Les spécialistes l'espèrent moins violent que dans l'est de la France.

 

Le pic épidémique interviendra courant avril sur le bassin toulousain nous ont affirmé les spécialistes du CHU de Toulouse, ce vendredi.

L'établissement est en première ligne face à l’épidémie de Coronavirus. Lors d'une téléconférence de presse la direction de l'hôpital a précisé les moyens engagés : actuellement le CHU "qui a bénéficié de l'expérience des établissements des régions durement touchées" prend en charge 60 à 90 patients par jour, pour des symptômes respiratoires plus ou moins graves ; "soit deux à trois fois plus que d'habitude" confirme Vincent Bounes le directeur du SAMU 31.

 

Moyens mis en oeuvre pour le pic attendu

Une mobilisation à tous les étages "soignants, administratifs et techniques". A ce jour "8 personnes sont en réanimation, 5 en soins intensifs et 17 hospitalisés au CHU, tous âgés de 41 à 80 ans" ont indiqué les responsables du CHU de Toulouse, le directeur ajoutant "il y a 400 lits dédiés au COVID à Purpan ou Rangueil, la capacité pourra monter jusqu’à 740 lits".

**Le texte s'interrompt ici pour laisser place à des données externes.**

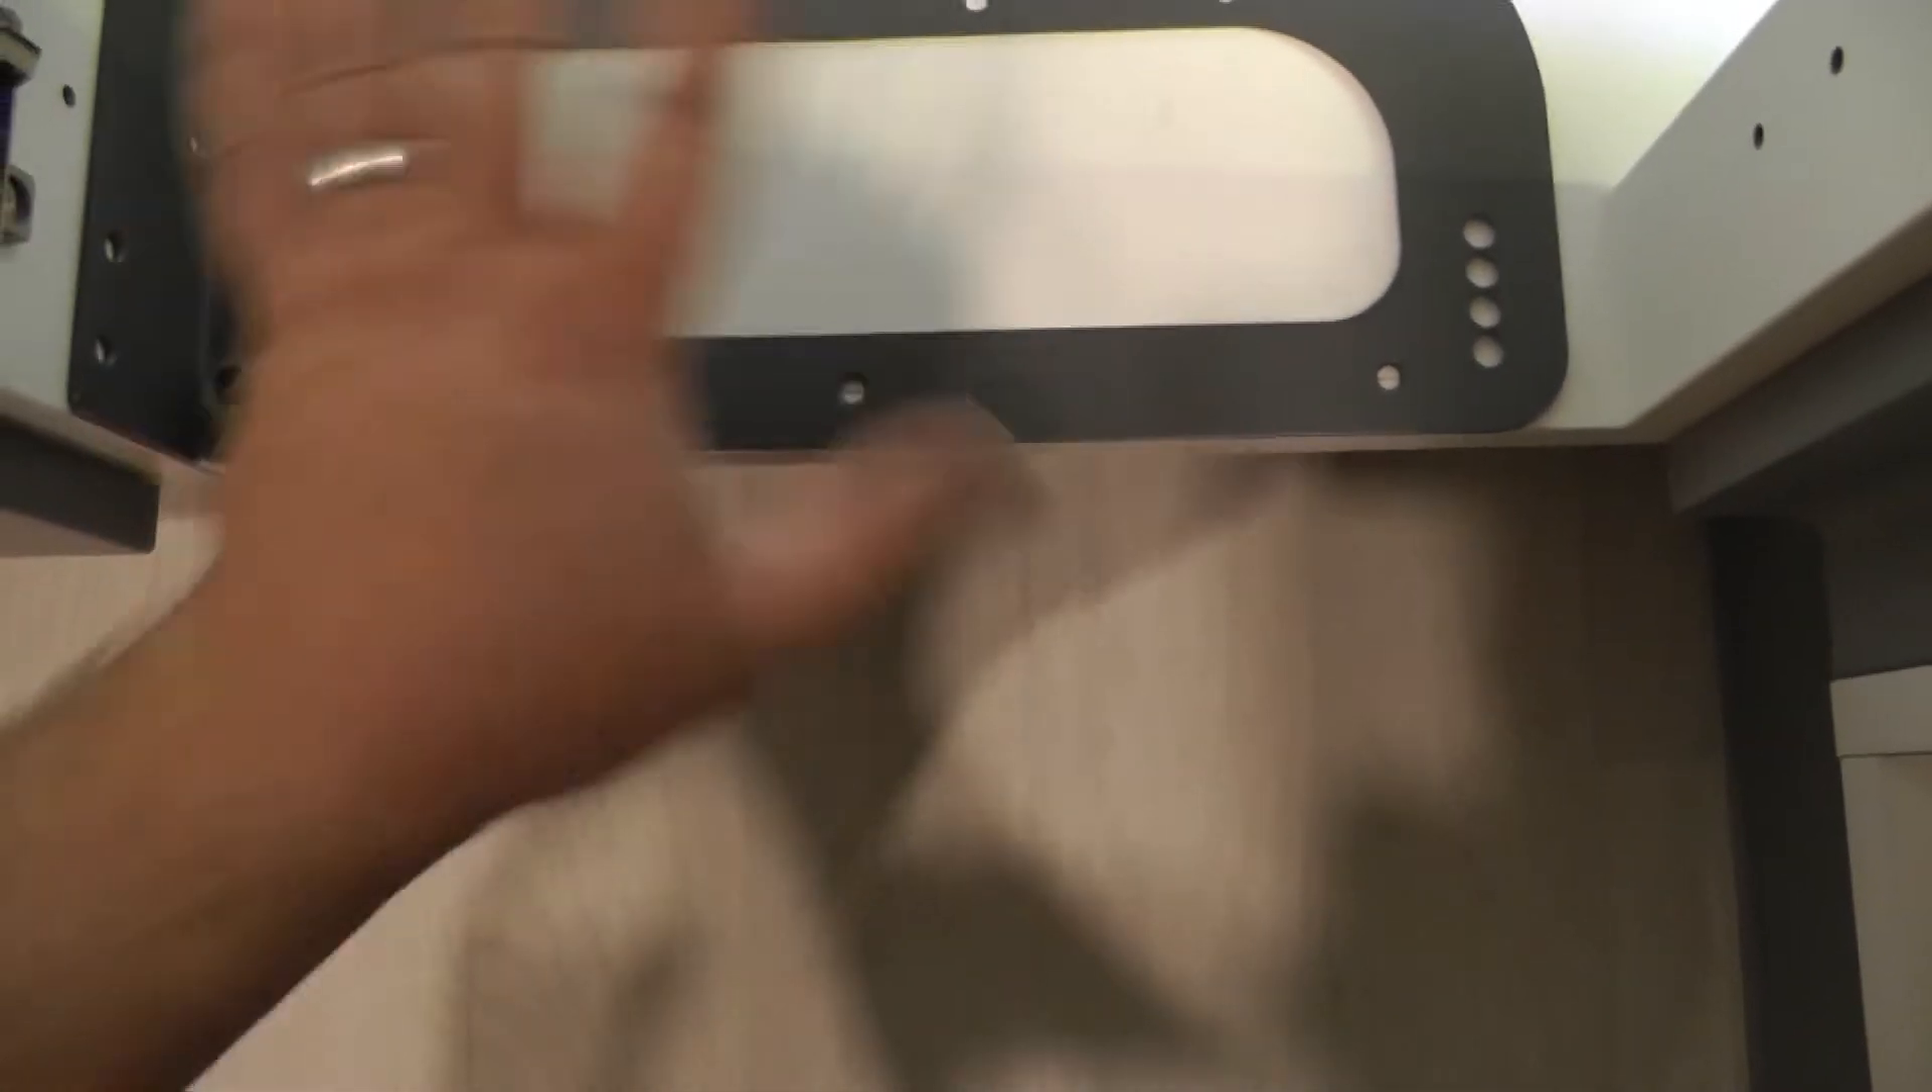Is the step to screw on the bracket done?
No.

Le CHU de Toulouse est le site référent dans l’ex Midi-Pyrénées. Il a organisé une montée en charge grâce aussi au lien étroit avec la médecine de ville car le CHU ne reçoit que les cas graves. Les lits disponibles et les respirateurs apparaissent comme les enjeux essentiels pour les hôpitaux dans la gestion de cette crise exceptionnelle, "on pourra dépasser rapidement 300 à 350 respirateurs, et nous pourrons accueillir plus de 300 patients en réanimation" confirme le patron de l'hôpital.

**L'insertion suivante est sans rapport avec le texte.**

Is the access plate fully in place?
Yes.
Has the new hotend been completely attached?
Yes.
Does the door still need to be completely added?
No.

Le SAMU 31 a été renforcé, avec notamment des salles entières dédiées aux appels liés au COVID. Des chambres ont été libérées (sauf pour traiter les autres pathologies graves : AVC, cardiaques et polytraumatisés), les professionnels formés.

 

A quoi faut-il s'attendre ?

Le CHU de Toulouse a enregistré son premier décès du COVID mercredi - une femme de 84 ans à la santé fragile. Béatrice Riu, chef du service réanimation au CHU de Toulouse explique "on a une évolution en deux temps, un jour de début des symptômes avec de la fièvre, et une détresse respiratoire qui n'intervient qu'après 6 ou 7 jours". A ce jour dans la région, 15% des prélèvements sur les patients soupçonnés d'être porteurs du COVID sont positifs.

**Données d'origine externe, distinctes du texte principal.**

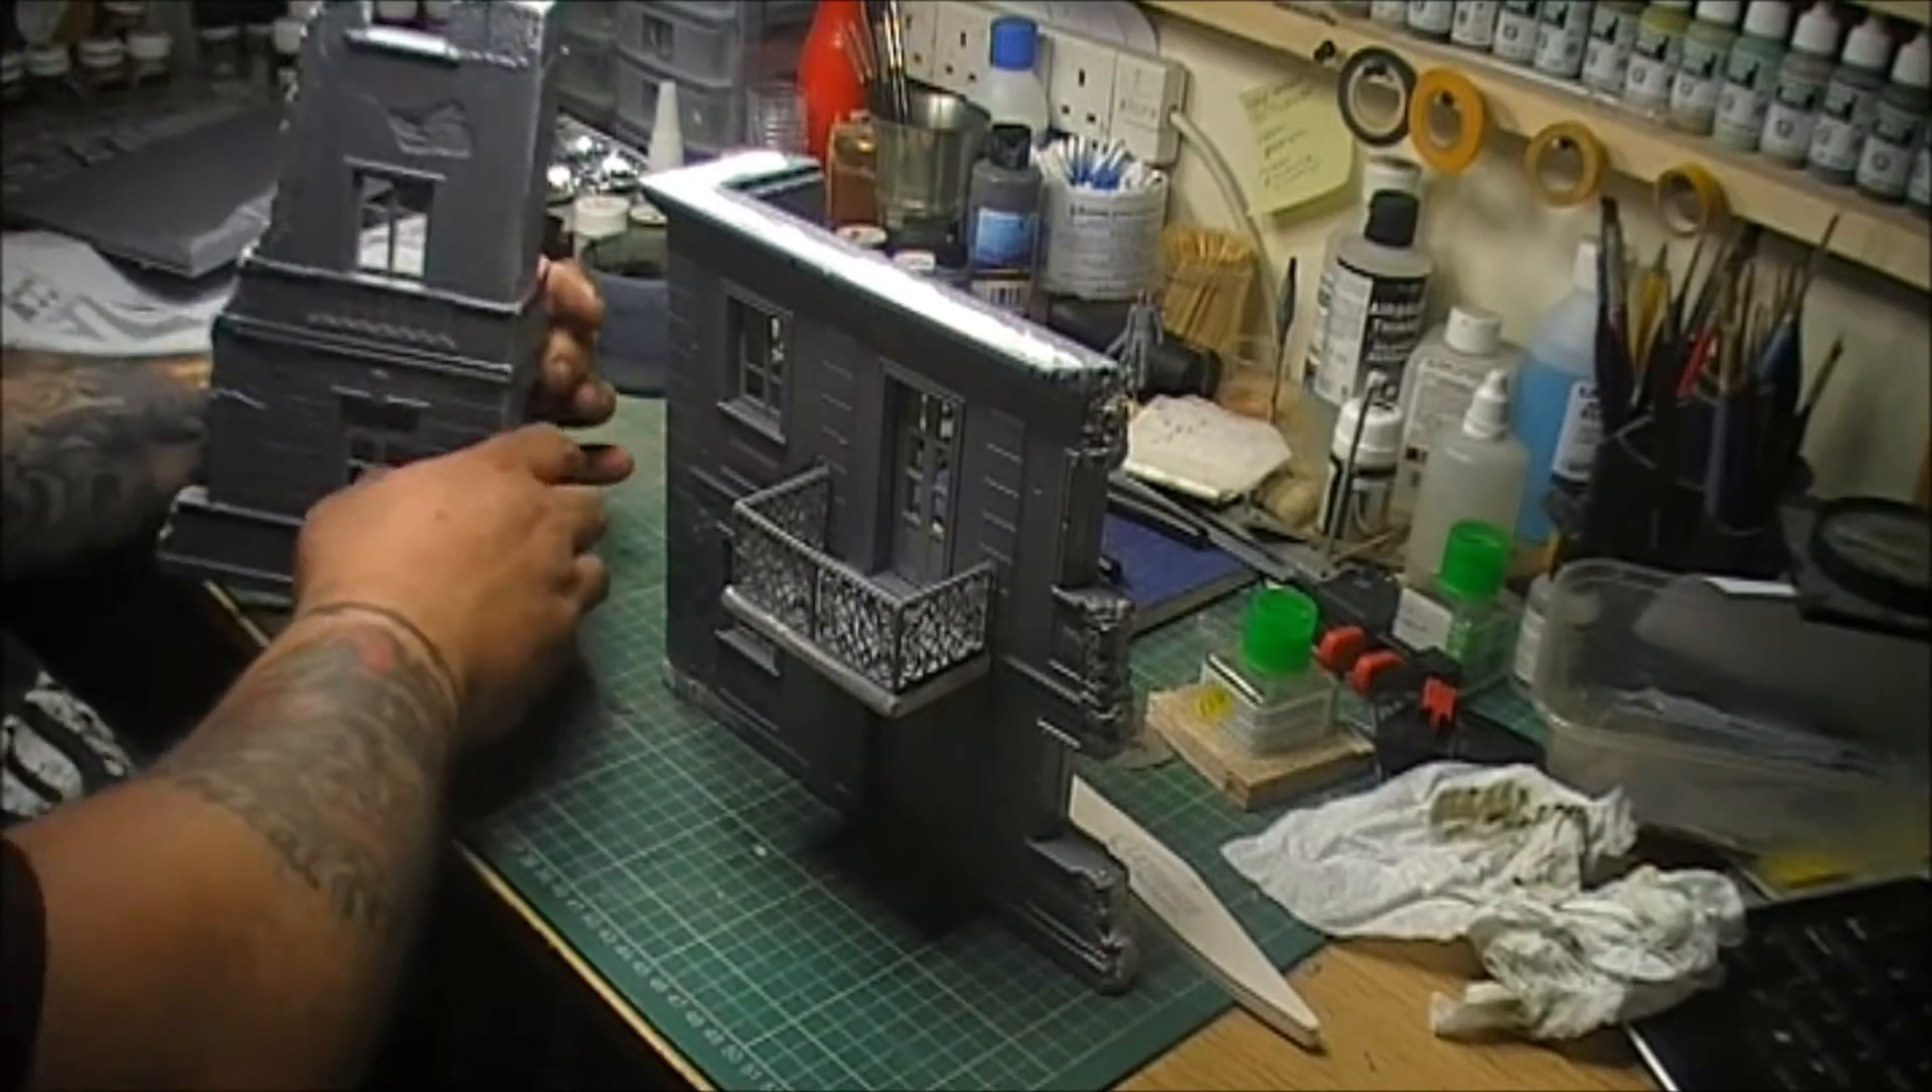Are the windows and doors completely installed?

Le professeur Pierre Delobel, chef du service des maladies infectieuses observe dans la région toulousaine "une accélération nette dans les dernières 24 heures ". Il estime que le pic épidémique interviendra "courant avril" même si ce spécialiste espère un "écrêtement par rapport à l'est de la France qui a démarré plus tôt". "Les mesures de confinement mises en place par le gouvernement vont mettre 2 à 3 semaines avant de faire baisser la courbe" il faut donc s'attendre à 2 à 3 semaines d'augmentation de cas graves et de hausse des hospitalisations.

Pierre Delobel explique qu'hormis "les ventilations" les traitements utilisés en réanimation sont "le remdésivir, l'hydroxychloroquine ou le lopinavir" instaurés "pendant 10 à 14 jours" ; le chef du service des maladies infectieuses admettant "une difficulté d'approvisionnement vu la tension au niveau mondial". Il reconnaît des formes non graves existantes au sein de la population. Sur la stratégie immunitaire il explique "si on laissait faire les choses, il faudrait que 70% de la population croisent le virus pour que nous développions une immunité, ça fonctionnerait si la maladie n'était pas grave. En l'occurrence sans une intervention de santé publique : ça aboutirait à des centaines de milliers de morts." Fermez le ban.